Moreover, this study highlights the need for scientists in different disciplines and with expertise in computer science, biology, and physics to collaborate. Modern scientific breakthroughs will require multidisciplinary teams.

Conclusion

This study is, no doubt, a breakthrough in protein research. It combines artificial intelligence and machine learning techniques to rapidly predict the structure of proteins. For example, the transformer architecture is the basis of its Evoformer module. It also creatively uses attention mechanisms throughout its entire algorithm.
AlphaFold2 offers a dependable, quick, and near-error-free approach to protein-folding. Plus, the outcome of this study will likely transform drug discovery, drug design, and precision medicine. Still, AlphaFold2 is not perfect. It struggles to predict how mutations affect a protein’s structure. It can’t handle structural changes in proteins or intrinsically disordered regions. Fortunately, its limitations define the next frontiers.

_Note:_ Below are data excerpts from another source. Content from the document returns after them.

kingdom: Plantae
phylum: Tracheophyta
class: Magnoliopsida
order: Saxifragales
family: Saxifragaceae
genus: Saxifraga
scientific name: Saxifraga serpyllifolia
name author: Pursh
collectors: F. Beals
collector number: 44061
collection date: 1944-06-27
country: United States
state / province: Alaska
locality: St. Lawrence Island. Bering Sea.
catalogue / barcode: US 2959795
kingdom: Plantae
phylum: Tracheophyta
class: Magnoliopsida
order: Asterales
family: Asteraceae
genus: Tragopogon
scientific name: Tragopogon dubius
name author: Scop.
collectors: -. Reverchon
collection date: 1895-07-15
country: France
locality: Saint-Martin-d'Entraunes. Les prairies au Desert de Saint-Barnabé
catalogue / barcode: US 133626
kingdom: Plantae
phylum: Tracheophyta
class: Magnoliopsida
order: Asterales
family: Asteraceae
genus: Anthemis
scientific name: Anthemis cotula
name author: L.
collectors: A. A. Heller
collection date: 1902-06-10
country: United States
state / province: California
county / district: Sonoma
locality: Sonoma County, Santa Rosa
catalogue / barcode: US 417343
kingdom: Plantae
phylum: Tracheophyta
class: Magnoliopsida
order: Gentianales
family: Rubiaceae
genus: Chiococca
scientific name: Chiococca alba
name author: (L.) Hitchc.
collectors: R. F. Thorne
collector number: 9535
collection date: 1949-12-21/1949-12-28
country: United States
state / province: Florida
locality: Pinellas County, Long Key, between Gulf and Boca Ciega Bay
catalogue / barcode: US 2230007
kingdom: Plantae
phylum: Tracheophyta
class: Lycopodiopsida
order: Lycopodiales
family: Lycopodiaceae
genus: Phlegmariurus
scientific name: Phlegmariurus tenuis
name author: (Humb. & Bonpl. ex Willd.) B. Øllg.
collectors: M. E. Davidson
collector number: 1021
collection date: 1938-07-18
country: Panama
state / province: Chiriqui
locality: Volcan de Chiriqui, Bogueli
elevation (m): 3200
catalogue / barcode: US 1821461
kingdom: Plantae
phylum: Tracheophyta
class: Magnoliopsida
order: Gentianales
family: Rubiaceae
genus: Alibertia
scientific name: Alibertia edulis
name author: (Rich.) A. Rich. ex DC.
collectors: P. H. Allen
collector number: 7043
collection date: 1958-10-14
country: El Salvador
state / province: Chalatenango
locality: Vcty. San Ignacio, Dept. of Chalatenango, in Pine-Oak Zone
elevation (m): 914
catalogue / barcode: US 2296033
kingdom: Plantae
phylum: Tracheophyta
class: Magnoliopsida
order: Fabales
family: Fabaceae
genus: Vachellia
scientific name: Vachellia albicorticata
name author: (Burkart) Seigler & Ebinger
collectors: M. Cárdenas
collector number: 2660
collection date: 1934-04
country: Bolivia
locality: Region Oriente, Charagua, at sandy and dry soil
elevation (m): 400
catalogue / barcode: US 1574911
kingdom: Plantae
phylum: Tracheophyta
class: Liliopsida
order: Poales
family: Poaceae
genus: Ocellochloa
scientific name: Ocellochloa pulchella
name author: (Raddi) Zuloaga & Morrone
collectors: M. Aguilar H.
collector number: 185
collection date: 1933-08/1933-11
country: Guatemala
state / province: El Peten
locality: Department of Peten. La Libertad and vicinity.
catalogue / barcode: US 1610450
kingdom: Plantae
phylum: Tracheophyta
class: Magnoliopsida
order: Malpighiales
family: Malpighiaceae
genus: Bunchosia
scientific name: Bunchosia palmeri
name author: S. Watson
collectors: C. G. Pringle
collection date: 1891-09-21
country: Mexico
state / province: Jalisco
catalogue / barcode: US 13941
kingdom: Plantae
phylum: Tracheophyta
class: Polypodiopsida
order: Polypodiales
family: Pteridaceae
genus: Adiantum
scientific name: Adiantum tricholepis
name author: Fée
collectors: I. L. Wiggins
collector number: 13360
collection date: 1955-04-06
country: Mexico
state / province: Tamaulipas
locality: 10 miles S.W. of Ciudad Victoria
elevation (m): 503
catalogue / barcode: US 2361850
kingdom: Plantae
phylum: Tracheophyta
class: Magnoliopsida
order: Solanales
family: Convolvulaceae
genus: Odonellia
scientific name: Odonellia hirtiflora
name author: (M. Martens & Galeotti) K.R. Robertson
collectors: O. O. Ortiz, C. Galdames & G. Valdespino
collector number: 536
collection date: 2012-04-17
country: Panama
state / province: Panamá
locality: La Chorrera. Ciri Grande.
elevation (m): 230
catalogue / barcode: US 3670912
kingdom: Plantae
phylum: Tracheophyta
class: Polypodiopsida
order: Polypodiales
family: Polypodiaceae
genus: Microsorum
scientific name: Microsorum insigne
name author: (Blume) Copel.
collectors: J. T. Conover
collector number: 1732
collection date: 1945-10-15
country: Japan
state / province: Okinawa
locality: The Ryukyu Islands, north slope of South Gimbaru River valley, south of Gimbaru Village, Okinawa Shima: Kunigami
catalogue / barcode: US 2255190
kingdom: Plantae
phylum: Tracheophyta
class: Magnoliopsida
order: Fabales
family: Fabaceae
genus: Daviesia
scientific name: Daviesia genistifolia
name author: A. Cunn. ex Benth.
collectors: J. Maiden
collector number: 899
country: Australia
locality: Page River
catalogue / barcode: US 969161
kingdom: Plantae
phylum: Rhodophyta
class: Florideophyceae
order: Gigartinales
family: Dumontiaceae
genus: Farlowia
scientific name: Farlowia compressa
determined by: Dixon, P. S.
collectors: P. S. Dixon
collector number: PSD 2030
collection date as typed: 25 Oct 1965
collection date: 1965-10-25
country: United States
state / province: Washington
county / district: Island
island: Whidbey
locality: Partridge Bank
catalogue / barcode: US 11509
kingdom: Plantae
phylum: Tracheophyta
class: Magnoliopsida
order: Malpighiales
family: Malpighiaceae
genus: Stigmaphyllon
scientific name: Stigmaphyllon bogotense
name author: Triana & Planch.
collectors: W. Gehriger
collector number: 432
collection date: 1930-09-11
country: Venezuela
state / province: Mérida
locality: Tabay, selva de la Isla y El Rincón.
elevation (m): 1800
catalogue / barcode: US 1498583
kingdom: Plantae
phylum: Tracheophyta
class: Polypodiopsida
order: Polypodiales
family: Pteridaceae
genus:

It has also taught us an important lesson: masterfully integrating artificial intelligence, machine learning, and bioinformatics techniques can drive real progress in precision medicine.

References


Disclaimer: This blog post is a summary and interpretation of the research article titled "Highly accurate protein structure prediction with AlphaFold" published in Nature Journal. The original study should be consulted for more detailed information.